DOCUMENT EXTRACT =
★ ★ ★ ★

My final stop so far in 2018 is France, where I am currently enjoying the Easter holidays (thank goodness for scheduling posts ahead of time!).  Here are seven books set in France which I have loved, and which, I feel, round off the week nicely.
5894091. Suite Francaise by Irene Nemirovsky (2004)
Beginning in Paris on the eve of the Nazi occupation in 1940. Suite Française tells the remarkable story of men and women thrown together in circumstances beyond their control. As Parisians flee the city, human folly surfaces in every imaginable way: a wealthy mother searches for sweets in a town without food; a couple is terrified at the thought of losing their jobs, even as their world begins to fall apart. Moving on to a provincial village now occupied by German soldiers, the locals must learn to coexist with the enemy—in their town, their homes, even in their hearts.  When Irène Némirovsky began working on Suite Française, she was already a highly successful writer living in Paris. But she was also a Jew, and in 1942 she was arrested and deported to Auschwitz, where she died. For sixty-four years, this novel remained hidden and unknown.
2. The Matchmaker of Perigord by Julia Stuart (2007)

★ ★ ★ ★

Chart analysis data:

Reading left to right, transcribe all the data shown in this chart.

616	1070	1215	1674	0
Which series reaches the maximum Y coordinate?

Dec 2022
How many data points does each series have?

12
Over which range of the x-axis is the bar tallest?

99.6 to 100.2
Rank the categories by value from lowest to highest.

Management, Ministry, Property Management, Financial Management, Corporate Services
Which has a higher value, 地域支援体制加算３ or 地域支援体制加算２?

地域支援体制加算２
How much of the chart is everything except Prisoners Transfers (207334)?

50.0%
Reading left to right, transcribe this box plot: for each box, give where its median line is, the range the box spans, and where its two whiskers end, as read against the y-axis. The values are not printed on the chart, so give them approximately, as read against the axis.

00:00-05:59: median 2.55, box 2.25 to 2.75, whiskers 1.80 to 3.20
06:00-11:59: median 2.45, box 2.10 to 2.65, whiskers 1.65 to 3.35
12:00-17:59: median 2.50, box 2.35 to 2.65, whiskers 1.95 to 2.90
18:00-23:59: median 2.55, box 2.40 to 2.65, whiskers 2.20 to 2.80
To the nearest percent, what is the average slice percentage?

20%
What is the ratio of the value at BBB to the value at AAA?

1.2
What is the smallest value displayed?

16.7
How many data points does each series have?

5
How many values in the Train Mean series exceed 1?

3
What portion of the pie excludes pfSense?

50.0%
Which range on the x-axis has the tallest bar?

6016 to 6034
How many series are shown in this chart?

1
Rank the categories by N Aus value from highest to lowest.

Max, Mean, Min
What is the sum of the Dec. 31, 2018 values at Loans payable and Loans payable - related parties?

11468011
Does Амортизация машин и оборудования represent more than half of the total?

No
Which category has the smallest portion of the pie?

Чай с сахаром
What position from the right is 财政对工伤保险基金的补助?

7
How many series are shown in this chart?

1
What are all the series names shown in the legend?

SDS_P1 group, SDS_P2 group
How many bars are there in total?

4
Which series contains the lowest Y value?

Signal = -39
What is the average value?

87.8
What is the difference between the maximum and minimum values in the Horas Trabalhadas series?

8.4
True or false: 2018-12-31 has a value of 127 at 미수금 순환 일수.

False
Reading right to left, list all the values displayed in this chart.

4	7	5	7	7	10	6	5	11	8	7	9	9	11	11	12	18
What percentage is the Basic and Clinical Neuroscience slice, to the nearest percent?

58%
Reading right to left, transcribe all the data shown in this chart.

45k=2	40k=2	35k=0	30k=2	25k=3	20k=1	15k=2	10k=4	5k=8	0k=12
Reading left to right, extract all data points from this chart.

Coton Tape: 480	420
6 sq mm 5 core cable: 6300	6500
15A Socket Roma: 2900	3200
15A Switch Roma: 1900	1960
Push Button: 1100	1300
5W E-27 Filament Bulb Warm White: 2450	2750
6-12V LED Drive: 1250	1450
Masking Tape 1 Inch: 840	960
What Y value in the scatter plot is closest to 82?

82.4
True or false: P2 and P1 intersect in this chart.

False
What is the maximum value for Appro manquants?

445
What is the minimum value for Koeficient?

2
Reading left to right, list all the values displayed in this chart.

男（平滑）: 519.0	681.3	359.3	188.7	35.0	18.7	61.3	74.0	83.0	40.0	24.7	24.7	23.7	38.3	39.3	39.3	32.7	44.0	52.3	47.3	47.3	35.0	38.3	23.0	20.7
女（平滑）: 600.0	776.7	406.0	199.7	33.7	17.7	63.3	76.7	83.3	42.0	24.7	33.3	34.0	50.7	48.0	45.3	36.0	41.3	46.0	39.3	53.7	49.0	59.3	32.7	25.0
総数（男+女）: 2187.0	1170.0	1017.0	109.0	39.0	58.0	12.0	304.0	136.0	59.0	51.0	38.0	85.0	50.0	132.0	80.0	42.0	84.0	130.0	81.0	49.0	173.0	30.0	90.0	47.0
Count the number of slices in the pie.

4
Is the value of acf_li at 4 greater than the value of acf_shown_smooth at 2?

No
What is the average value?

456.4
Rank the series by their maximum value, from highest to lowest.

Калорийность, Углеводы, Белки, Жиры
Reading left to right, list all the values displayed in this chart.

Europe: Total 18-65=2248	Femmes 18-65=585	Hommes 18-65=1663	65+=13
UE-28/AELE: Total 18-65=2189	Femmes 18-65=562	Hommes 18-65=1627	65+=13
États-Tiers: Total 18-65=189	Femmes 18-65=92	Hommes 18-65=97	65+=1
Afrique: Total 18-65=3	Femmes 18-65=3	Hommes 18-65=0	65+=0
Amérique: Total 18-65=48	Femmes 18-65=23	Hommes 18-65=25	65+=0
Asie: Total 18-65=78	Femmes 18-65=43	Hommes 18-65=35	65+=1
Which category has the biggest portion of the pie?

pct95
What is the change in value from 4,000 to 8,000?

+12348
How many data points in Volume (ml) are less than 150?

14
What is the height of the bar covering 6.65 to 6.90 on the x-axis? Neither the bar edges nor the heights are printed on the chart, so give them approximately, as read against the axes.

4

★ ★ ★ ★

WHAT YOU WILL DO = Write out the part of the text on books set in France that opens with the words containing "My final stop" and closes with "the week nicely.", putting "spring holidays" in place of "Easter holidays".

ANSWER TO THIS PROBLEM =
My final stop so far in 2018 is France, where I am currently enjoying the spring holidays (thank goodness for scheduling posts ahead of time!).  Here are seven books set in France which I have loved, and which, I feel, round off the week nicely.